Could someone just run over the way you gain cheap crossings with Tescos vouchers, don't often shop there but would consider if it was worth it! What are we looking at - shopping wise to qualify?


----------



## piper1 (Mar 29, 2008)

We used the chunnel this year using Tesco vouchers, collected via club card points. It seemed straight forward and we went across FOC. Nomal shopping at Tescos and fuel it all adds up, then you look at the website for deals and follow the link, recommended . 

Piper1


----------



## Rapide561 (Oct 1, 2005)

*Tesco*

Hi

Have a read of this link.

Russell

http://www.motorhomefacts.com/ftopic-47967.html


----------



## sandyketton (Apr 13, 2006)

Hi,
I've just bought a crossing using Tesco vouchers. 
The voucher face value was 40 pounds which convert to 160 travel value. Sufficient for a crossing in September.
The 40 pounds was from a spend of 4000 pounds but as I use a Tesco credit card for most things it has only taken about six months to accumulate the vouchers.
A 4% return on unavoidable spending is a fair return in my book...... and a holiday at the end of it.
Sandy


----------



## ActiveCampers (Jun 17, 2005)

As the cheapsest way to cross the channel appears to be seafrance carnet tickets (£60 return) we decided not to use clubcard vouchers

So we paid seafrance with cash

And just ordered £100 of restaraunt vouchers so we'll have a few free meals out instead!!

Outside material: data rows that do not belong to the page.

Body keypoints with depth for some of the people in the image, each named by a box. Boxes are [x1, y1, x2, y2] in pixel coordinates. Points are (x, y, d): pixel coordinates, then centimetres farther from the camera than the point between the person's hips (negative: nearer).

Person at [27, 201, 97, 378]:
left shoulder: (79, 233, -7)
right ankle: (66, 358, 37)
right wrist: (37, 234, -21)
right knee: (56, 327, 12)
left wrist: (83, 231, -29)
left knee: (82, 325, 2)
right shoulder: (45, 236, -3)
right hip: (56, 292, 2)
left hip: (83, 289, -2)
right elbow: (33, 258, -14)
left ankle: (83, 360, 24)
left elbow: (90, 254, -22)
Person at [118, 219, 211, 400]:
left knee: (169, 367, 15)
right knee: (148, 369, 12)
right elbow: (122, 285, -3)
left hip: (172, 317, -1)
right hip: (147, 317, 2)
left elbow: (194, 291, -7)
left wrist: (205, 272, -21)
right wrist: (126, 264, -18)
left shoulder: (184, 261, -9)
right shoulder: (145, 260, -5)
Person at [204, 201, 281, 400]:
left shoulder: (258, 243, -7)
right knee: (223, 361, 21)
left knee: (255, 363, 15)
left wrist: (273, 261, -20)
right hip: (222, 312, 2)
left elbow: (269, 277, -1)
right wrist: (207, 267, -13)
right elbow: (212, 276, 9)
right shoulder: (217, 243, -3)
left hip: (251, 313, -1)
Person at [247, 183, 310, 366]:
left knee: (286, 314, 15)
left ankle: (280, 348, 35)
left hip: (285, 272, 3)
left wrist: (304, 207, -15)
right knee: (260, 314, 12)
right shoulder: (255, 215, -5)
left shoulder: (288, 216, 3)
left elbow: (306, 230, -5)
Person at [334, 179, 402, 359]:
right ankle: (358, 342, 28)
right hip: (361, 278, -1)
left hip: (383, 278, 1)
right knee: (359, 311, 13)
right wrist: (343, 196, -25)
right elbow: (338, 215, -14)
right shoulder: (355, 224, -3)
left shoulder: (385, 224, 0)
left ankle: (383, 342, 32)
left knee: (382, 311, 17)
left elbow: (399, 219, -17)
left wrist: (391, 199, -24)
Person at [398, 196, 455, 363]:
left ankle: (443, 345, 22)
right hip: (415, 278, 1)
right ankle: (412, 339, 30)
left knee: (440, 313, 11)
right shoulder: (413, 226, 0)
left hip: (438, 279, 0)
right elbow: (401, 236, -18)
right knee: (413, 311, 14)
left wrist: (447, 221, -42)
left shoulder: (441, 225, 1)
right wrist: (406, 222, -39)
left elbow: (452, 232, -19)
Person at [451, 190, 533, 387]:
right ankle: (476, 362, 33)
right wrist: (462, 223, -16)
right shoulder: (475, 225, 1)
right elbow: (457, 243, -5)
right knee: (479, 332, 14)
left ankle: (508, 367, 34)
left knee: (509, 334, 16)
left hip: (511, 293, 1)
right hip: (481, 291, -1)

So suggest you look at the bigger pictures as, IMO, using clubcard vouchers on Eurotunnel (at 2x price of Sea France) isn't a great use of them.

Anyway - in response to OP - to get £100 of deals; you need £25 of vouchers. Which at 1p per £ you spend means £2500 spend at Tesco!! (Or probably nearer £1000-1500 if you shop smart; register for all their clubs; and get extra points by any iffy means going!)

(Boy I sound tight - but - every little helps )


----------